If this sounds familiar, it is. China has recently started something similar.

Washington has been hiring an army of contact tracers over the last few weeks to enforce home quarantine rules and has plans to be extremely proactive in its approach.

Like restaurants, vehicle sales are also included in the tracking requirement. It’s also not a stretch to think the state will expand this to other businesses in the future.

The ability for Washington residents to engage in commerce unhindered is guaranteed under the 14th amendment of the U.S. Constitution. It states,

“No state shall make or enforce any law which shall abridge the privileges or immunities of citizens of the United States; nor shall any state deprive any person of life, liberty, or property, without due process of law; nor deny to any person within its jurisdiction the equal protection of the laws.”

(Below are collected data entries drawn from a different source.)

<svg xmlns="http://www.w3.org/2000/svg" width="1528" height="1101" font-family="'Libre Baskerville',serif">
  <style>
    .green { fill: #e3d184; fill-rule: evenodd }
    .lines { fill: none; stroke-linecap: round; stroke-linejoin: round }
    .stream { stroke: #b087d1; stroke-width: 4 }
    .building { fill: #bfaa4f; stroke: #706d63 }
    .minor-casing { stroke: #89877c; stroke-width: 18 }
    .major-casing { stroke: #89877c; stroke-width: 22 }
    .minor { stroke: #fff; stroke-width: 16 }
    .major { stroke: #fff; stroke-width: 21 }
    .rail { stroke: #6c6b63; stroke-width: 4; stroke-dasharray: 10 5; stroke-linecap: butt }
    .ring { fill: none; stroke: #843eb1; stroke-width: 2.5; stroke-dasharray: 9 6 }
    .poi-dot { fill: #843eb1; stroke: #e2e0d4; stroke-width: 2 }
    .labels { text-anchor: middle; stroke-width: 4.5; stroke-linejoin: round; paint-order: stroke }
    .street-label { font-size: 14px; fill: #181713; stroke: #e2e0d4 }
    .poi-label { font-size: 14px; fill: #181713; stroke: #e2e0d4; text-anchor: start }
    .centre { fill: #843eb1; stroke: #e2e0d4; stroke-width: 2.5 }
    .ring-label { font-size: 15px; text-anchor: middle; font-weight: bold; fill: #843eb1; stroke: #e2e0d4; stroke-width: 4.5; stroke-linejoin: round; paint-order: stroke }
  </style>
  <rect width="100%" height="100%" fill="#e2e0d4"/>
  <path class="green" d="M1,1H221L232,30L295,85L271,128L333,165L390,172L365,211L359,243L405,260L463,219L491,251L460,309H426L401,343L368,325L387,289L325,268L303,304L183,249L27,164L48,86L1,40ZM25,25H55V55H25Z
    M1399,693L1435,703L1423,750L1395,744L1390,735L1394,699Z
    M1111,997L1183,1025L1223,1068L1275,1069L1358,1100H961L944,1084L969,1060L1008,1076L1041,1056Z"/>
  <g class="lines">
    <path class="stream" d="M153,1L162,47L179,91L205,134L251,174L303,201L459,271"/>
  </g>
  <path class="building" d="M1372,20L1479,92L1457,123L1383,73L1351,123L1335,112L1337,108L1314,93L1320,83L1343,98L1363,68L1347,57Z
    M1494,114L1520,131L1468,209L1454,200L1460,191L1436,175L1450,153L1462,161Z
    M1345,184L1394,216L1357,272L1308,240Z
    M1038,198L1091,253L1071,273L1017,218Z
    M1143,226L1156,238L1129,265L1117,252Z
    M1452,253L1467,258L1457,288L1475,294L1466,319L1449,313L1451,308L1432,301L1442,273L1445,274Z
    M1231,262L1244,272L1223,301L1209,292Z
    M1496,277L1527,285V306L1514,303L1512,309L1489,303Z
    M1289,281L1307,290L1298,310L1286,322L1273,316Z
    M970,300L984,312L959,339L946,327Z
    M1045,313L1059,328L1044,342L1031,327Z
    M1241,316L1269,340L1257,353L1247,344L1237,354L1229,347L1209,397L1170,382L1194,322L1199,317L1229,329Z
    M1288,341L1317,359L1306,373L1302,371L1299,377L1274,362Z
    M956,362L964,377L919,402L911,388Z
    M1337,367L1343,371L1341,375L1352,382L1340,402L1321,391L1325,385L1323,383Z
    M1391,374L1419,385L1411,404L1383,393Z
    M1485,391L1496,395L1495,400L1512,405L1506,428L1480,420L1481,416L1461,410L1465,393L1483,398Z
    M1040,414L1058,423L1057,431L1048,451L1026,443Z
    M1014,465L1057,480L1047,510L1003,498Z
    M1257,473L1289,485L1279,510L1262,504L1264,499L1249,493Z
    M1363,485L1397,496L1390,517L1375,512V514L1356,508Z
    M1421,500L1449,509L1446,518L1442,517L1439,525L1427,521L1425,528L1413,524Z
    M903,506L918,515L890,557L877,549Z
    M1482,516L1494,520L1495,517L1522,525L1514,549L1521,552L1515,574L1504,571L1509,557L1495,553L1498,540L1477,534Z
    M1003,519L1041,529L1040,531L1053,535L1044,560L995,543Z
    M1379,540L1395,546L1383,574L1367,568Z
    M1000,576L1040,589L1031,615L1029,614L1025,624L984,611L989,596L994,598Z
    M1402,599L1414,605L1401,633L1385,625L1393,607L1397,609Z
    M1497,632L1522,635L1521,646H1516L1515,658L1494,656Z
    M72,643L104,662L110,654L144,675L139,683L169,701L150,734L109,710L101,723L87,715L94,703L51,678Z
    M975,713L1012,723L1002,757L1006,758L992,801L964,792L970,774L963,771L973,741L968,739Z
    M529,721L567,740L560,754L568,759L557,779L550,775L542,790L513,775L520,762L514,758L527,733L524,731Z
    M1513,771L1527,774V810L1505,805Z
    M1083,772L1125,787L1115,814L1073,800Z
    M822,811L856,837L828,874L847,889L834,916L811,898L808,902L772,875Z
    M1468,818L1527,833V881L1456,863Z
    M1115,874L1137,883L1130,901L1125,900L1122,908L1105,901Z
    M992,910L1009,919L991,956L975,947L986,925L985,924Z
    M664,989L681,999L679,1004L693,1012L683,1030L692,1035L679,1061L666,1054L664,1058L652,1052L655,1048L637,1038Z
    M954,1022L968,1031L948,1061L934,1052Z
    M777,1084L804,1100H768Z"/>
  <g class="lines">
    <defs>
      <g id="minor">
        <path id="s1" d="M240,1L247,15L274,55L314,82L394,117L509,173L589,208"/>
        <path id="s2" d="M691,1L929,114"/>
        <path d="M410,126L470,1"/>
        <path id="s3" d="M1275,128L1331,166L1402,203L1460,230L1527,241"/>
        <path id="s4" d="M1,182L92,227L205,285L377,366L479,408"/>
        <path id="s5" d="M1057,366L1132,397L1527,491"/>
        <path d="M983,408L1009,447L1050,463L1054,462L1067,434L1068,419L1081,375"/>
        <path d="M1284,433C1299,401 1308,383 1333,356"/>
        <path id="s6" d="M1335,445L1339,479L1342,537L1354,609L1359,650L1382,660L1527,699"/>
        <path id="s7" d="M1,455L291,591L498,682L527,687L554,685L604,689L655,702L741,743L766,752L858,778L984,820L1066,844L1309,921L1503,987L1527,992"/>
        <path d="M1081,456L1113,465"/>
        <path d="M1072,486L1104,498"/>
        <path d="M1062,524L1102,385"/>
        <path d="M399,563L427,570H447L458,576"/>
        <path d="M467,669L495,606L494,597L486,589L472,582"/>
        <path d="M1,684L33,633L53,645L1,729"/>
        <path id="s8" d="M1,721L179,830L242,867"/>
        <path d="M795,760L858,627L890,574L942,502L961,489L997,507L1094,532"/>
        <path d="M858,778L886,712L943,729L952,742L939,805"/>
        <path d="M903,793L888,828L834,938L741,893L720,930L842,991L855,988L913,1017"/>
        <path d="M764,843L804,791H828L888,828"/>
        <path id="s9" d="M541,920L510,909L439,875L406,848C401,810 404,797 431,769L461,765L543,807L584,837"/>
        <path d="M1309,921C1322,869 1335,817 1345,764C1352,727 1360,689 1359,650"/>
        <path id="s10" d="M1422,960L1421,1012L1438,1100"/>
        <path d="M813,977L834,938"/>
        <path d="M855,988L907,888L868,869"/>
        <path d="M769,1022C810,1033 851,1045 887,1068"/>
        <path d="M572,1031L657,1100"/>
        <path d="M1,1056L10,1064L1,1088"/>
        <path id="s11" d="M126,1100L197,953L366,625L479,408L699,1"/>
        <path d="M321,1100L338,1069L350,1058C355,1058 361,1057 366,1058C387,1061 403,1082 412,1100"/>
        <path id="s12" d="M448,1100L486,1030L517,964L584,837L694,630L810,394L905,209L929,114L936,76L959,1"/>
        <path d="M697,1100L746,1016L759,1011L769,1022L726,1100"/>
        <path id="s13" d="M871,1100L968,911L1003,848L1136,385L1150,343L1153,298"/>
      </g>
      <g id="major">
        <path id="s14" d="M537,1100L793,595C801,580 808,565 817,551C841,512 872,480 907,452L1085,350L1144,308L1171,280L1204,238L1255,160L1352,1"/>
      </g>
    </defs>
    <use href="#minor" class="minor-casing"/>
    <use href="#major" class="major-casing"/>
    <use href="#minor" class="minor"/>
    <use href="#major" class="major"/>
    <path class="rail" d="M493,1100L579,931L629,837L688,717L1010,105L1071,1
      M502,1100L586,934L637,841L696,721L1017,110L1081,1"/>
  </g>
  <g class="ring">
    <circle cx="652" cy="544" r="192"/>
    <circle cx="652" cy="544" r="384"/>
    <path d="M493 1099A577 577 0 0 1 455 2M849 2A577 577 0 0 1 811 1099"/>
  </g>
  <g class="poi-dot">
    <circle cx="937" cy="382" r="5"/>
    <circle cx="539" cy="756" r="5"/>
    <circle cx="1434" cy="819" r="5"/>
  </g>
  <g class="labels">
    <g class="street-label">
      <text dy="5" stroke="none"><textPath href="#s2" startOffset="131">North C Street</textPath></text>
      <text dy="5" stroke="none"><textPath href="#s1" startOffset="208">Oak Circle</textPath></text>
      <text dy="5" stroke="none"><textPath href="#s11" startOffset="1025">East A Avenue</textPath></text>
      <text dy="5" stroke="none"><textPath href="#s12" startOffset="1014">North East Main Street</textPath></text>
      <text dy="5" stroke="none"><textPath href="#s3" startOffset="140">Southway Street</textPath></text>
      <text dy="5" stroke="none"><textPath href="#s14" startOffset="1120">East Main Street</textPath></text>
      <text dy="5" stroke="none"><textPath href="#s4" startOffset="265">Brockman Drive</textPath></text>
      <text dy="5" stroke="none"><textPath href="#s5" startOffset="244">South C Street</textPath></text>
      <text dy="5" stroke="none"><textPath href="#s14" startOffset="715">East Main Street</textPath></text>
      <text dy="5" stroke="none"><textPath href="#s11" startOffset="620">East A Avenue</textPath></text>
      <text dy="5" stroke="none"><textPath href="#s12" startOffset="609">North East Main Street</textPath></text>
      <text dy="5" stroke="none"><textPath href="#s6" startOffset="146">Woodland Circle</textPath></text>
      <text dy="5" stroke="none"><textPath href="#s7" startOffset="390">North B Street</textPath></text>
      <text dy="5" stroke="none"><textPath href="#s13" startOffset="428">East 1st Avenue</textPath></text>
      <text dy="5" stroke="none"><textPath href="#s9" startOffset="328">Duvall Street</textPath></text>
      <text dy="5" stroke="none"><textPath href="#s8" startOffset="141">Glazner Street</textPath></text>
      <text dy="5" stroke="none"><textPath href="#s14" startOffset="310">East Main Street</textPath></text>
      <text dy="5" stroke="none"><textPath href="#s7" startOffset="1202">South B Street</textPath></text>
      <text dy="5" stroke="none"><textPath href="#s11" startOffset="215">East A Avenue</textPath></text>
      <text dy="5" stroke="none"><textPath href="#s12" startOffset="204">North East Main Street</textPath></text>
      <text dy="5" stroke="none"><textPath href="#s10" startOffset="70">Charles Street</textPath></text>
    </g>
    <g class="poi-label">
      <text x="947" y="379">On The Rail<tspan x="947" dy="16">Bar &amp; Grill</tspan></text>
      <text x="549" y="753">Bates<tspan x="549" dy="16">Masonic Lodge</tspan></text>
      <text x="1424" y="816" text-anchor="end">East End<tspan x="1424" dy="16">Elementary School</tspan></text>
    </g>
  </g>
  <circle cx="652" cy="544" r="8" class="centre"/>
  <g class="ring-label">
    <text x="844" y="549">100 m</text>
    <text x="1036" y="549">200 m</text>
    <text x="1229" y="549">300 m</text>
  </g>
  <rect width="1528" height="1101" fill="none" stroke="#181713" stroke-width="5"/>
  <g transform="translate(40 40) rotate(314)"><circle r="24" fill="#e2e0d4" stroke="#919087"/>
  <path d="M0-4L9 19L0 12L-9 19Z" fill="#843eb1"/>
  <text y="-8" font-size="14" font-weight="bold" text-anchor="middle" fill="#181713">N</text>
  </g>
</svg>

Certainly, the requirement that a business record every customer it interacts with and then hand that information over to the state is a barrier that abridges the rights of Washington residents and the businesses owners themselves.

Current state law gives broad, almost unrestricted authority to the state board of health in determining rules that govern the conditions and principles for isolation or quarantine. Under bureaucratic rules, the local health officer can isolate individuals, at their sole discretion, even if they are unable to determine if you are infected. With test effectiveness not being 100%, an individual could be required to quarantine even without a positive test result.

It is quite possible that a visit to a business that had a COVID-19 visitor, will land every person that visited that business during the day, in isolation.

This is not only a moral affront; it is an unnecessary overreach by the state. Threatening business owners with removal of their ability to operate and make a living unless they do the work of the state is unconstitutional. Requiring Washington residents to take a test or be forced to quarantine is also outrageous.

California recently passed rules that will allow retailers to reopen. The California rules do not require business owners to collect private information about their customers and send it to the state. If customers follow the basic, common sense distancing and hygiene rules, there is no fundamental difference between the business types and the rules should be applied consistently.

The safety of Washington residents is of course important but both residents and businesses have been sensible in their approach to the COVID-19 crisis and can self-regulate themselves to keep our communities safe. Restaurant owners will continue doing everything they need voluntarily to keep their guests safe.

The contact tracing data collection requirement should be removed from the guidance issued for restaurants and other businesses to operate.